Records from a dataset:
• • • • • • •
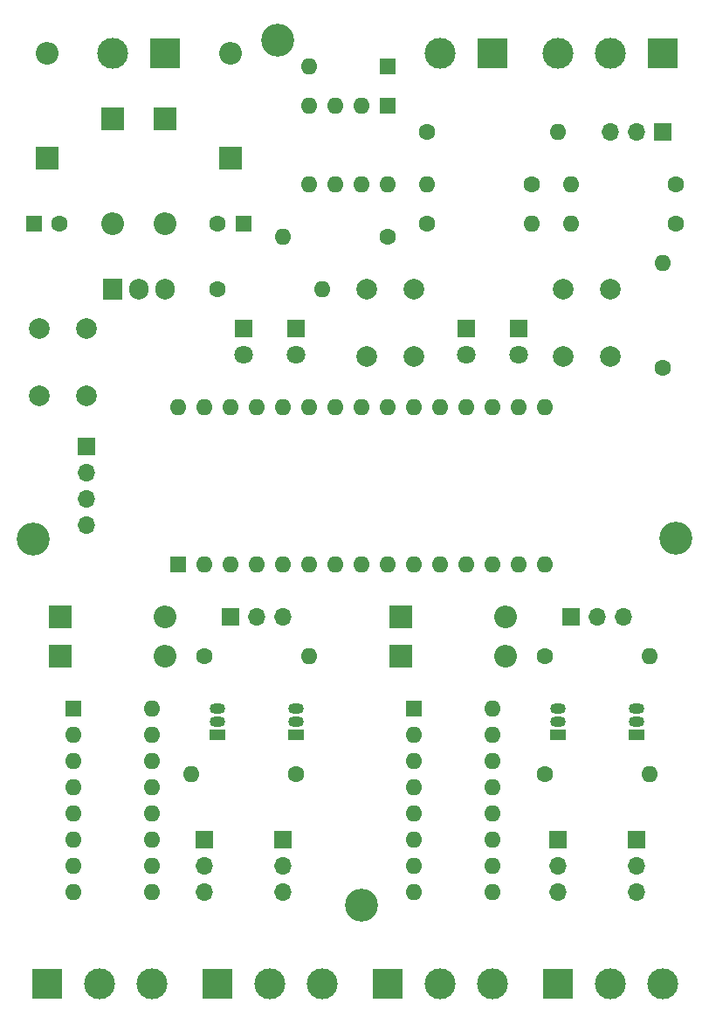
<source format=gbr>
%TF.GenerationSoftware,KiCad,Pcbnew,(6.0.6)*%
%TF.CreationDate,2023-08-03T10:39:42+02:00*%
%TF.ProjectId,SM01,534d3031-2e6b-4696-9361-645f70636258,1.2*%
%TF.SameCoordinates,Original*%
%TF.FileFunction,Soldermask,Bot*%
%TF.FilePolarity,Negative*%
%FSLAX46Y46*%
G04 Gerber Fmt 4.6, Leading zero omitted, Abs format (unit mm)*
G04 Created by KiCad (PCBNEW (6.0.6)) date 2023-08-03 10:39:42*
%MOMM*%
%LPD*%
G01*
G04 APERTURE LIST*
%ADD10C,3.200000*%
%ADD11R,1.600000X1.600000*%
%ADD12O,1.600000X1.600000*%
%ADD13C,1.600000*%
%ADD14R,2.200000X2.200000*%
%ADD15O,2.200000X2.200000*%
%ADD16R,3.000000X3.000000*%
%ADD17C,3.000000*%
%ADD18R,1.500000X1.050000*%
%ADD19O,1.500000X1.050000*%
%ADD20C,2.000000*%
%ADD21R,1.905000X2.000000*%
%ADD22O,1.905000X2.000000*%
%ADD23R,1.700000X1.700000*%
%ADD24O,1.700000X1.700000*%
%ADD25R,1.800000X1.800000*%
%ADD26C,1.800000*%
G04 APERTURE END LIST*
D10*
%TO.C,H4*%
X16486750Y-68609574D03*
%TD*%
D11*
%TO.C,A1*%
X30480000Y-71120000D03*
D12*
X33020000Y-71120000D03*
X35560000Y-71120000D03*
X38100000Y-71120000D03*
X40640000Y-71120000D03*
X43180000Y-71120000D03*
X45720000Y-71120000D03*
X48260000Y-71120000D03*
X50800000Y-71120000D03*
X53340000Y-71120000D03*
X55880000Y-71120000D03*
X58420000Y-71120000D03*
X60960000Y-71120000D03*
X63500000Y-71120000D03*
X66040000Y-71120000D03*
X66040000Y-55880000D03*
X63500000Y-55880000D03*
X60960000Y-55880000D03*
X58420000Y-55880000D03*
X55880000Y-55880000D03*
X53340000Y-55880000D03*
X50800000Y-55880000D03*
X48260000Y-55880000D03*
X45720000Y-55880000D03*
X43180000Y-55880000D03*
X40640000Y-55880000D03*
X38100000Y-55880000D03*
X35560000Y-55880000D03*
X33020000Y-55880000D03*
X30480000Y-55880000D03*
%TD*%
D11*
%TO.C,C1*%
X16510000Y-38100000D03*
D13*
X19010000Y-38100000D03*
%TD*%
D11*
%TO.C,C2*%
X36830000Y-38100000D03*
D13*
X34330000Y-38100000D03*
%TD*%
D14*
%TO.C,D1*%
X35560000Y-31750000D03*
D15*
X35560000Y-21590000D03*
%TD*%
D14*
%TO.C,D2*%
X29210000Y-27940000D03*
D15*
X29210000Y-38100000D03*
%TD*%
D14*
%TO.C,D3*%
X17780000Y-31750000D03*
D15*
X17780000Y-21590000D03*
%TD*%
D14*
%TO.C,D4*%
X24130000Y-27940000D03*
D15*
X24130000Y-38100000D03*
%TD*%
D14*
%TO.C,D10*%
X52070000Y-80010000D03*
D15*
X62230000Y-80010000D03*
%TD*%
D14*
%TO.C,D11*%
X52070000Y-76200000D03*
D15*
X62230000Y-76200000D03*
%TD*%
D16*
%TO.C,J1*%
X60960000Y-21590000D03*
D17*
X55880000Y-21590000D03*
%TD*%
D16*
%TO.C,J2*%
X29210000Y-21590000D03*
D17*
X24130000Y-21590000D03*
%TD*%
D16*
%TO.C,J3*%
X77470000Y-21590000D03*
D17*
X72390000Y-21590000D03*
X67310000Y-21590000D03*
%TD*%
D16*
%TO.C,J8*%
X17780000Y-111760000D03*
D17*
X22860000Y-111760000D03*
X27940000Y-111760000D03*
%TD*%
D16*
%TO.C,J9*%
X34290000Y-111760000D03*
D17*
X39370000Y-111760000D03*
X44450000Y-111760000D03*
%TD*%
D16*
%TO.C,J10*%
X50800000Y-111760000D03*
D17*
X55880000Y-111760000D03*
X60960000Y-111760000D03*
%TD*%
D16*
%TO.C,J11*%
X67310000Y-111760000D03*
D17*
X72390000Y-111760000D03*
X77470000Y-111760000D03*
%TD*%
D11*
%TO.C,K1*%
X20320000Y-85090000D03*
D12*
X20320000Y-87630000D03*
X20320000Y-90170000D03*
X20320000Y-92710000D03*
X20320000Y-95250000D03*
X20320000Y-97790000D03*
X20320000Y-100330000D03*
X20320000Y-102870000D03*
X27940000Y-102870000D03*
X27940000Y-100330000D03*
X27940000Y-97790000D03*
X27940000Y-95250000D03*
X27940000Y-92710000D03*
X27940000Y-90170000D03*
X27940000Y-87630000D03*
X27940000Y-85090000D03*
%TD*%
D11*
%TO.C,K2*%
X53340000Y-85090000D03*
D12*
X53340000Y-87630000D03*
X53340000Y-90170000D03*
X53340000Y-92710000D03*
X53340000Y-95250000D03*
X53340000Y-97790000D03*
X53340000Y-100330000D03*
X53340000Y-102870000D03*
X60960000Y-102870000D03*
X60960000Y-100330000D03*
X60960000Y-97790000D03*
X60960000Y-95250000D03*
X60960000Y-92710000D03*
X60960000Y-90170000D03*
X60960000Y-87630000D03*
X60960000Y-85090000D03*
%TD*%
D18*
%TO.C,Q4*%
X74930000Y-87630000D03*
D19*
X74930000Y-86360000D03*
X74930000Y-85090000D03*
%TD*%
D13*
%TO.C,R1*%
X54610000Y-29210000D03*
D12*
X67310000Y-29210000D03*
%TD*%
D13*
%TO.C,R2*%
X78740000Y-34290000D03*
D12*
X68580000Y-34290000D03*
%TD*%
D13*
%TO.C,R3*%
X78740000Y-38100000D03*
D12*
X68580000Y-38100000D03*
%TD*%
D13*
%TO.C,R4*%
X77470000Y-52070000D03*
D12*
X77470000Y-41910000D03*
%TD*%
D13*
%TO.C,R5*%
X64770000Y-34290000D03*
D12*
X54610000Y-34290000D03*
%TD*%
D13*
%TO.C,R6*%
X50800000Y-39370000D03*
D12*
X40640000Y-39370000D03*
%TD*%
D13*
%TO.C,R7*%
X34290000Y-44450000D03*
D12*
X44450000Y-44450000D03*
%TD*%
D13*
%TO.C,R8*%
X54610000Y-38100000D03*
D12*
X64770000Y-38100000D03*
%TD*%
D13*
%TO.C,R9*%
X33020000Y-80010000D03*
D12*
X43180000Y-80010000D03*
%TD*%
D13*
%TO.C,R10*%
X41910000Y-91440000D03*
D12*
X31750000Y-91440000D03*
%TD*%
D13*
%TO.C,R12*%
X66040000Y-91440000D03*
D12*
X76200000Y-91440000D03*
%TD*%
D20*
%TO.C,SW1*%
X21590000Y-48260000D03*
X21590000Y-54760000D03*
X17090000Y-54760000D03*
X17090000Y-48260000D03*
%TD*%
%TO.C,SW2*%
X53340000Y-50950000D03*
X53340000Y-44450000D03*
X48840000Y-44450000D03*
X48840000Y-50950000D03*
%TD*%
%TO.C,SW3*%
X72390000Y-50950000D03*
X72390000Y-44450000D03*
X67890000Y-44450000D03*
X67890000Y-50950000D03*
%TD*%
D11*
%TO.C,U1*%
X50800000Y-26670000D03*
D12*
X48260000Y-26670000D03*
X45720000Y-26670000D03*
X43180000Y-26670000D03*
X43180000Y-34290000D03*
X45720000Y-34290000D03*
X48260000Y-34290000D03*
X50800000Y-34290000D03*
%TD*%
D21*
%TO.C,U2*%
X24130000Y-44450000D03*
D22*
X26670000Y-44450000D03*
X29210000Y-44450000D03*
%TD*%
D23*
%TO.C,J5*%
X21590000Y-59690000D03*
D24*
X21590000Y-62230000D03*
X21590000Y-64770000D03*
X21590000Y-67310000D03*
%TD*%
D19*
%TO.C,Q1*%
X34290000Y-85090000D03*
X34290000Y-86360000D03*
D18*
X34290000Y-87630000D03*
%TD*%
%TO.C,Q3*%
X67310000Y-87630000D03*
D19*
X67310000Y-86360000D03*
X67310000Y-85090000D03*
%TD*%
D18*
%TO.C,Q2*%
X41910000Y-87630000D03*
D19*
X41910000Y-86360000D03*
X41910000Y-85090000D03*
%TD*%
D11*
%TO.C,D5*%
X50800000Y-22860000D03*
D12*
X43180000Y-22860000D03*
%TD*%
D24*
%TO.C,J6*%
X40640000Y-76200000D03*
X38100000Y-76200000D03*
D23*
X35560000Y-76200000D03*
%TD*%
%TO.C,J7*%
X68580000Y-76200000D03*
D24*
X71120000Y-76200000D03*
X73660000Y-76200000D03*
%TD*%
D13*
%TO.C,R11*%
X66040000Y-80010000D03*
D12*
X76200000Y-80010000D03*
%TD*%
D23*
%TO.C,J4*%
X77470000Y-29210000D03*
D24*
X74930000Y-29210000D03*
X72390000Y-29210000D03*
%TD*%
D23*
%TO.C,J12*%
X33020000Y-97790000D03*
D24*
X33020000Y-100330000D03*
X33020000Y-102870000D03*
%TD*%
D23*
%TO.C,J13*%
X40640000Y-97790000D03*
D24*
X40640000Y-100330000D03*
X40640000Y-102870000D03*
%TD*%
D23*
%TO.C,J14*%
X67310000Y-97790000D03*
D24*
X67310000Y-100330000D03*
X67310000Y-102870000D03*
%TD*%
D23*
%TO.C,J15*%
X74930000Y-97790000D03*
D24*
X74930000Y-100330000D03*
X74930000Y-102870000D03*
%TD*%
D25*
%TO.C,D6*%
X36830000Y-48260000D03*
D26*
X36830000Y-50800000D03*
%TD*%
D25*
%TO.C,D7*%
X41910000Y-48260000D03*
D26*
X41910000Y-50800000D03*
%TD*%
D25*
%TO.C,D8*%
X58420000Y-48260000D03*
D26*
X58420000Y-50800000D03*
%TD*%
D25*
%TO.C,D9*%
X63500000Y-48260000D03*
D26*
X63500000Y-50800000D03*
%TD*%
D14*
%TO.C,D12*%
X19050000Y-76200000D03*
D15*
X29210000Y-76200000D03*
%TD*%
D14*
%TO.C,D13*%
X19050000Y-80010000D03*
D15*
X29210000Y-80010000D03*
%TD*%
D10*
%TO.C,H1*%
X40183559Y-20319999D03*
%TD*%
%TO.C,H2*%
X78740000Y-68580000D03*
%TD*%
%TO.C,H3*%
X48260000Y-104140000D03*
%TD*%
M02*

</source>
• • • • • • •
Exercise details: For each line above that includes "LIST", make a copy.

Answer section:
G04 APERTURE LIST*
G04 APERTURE END LIST*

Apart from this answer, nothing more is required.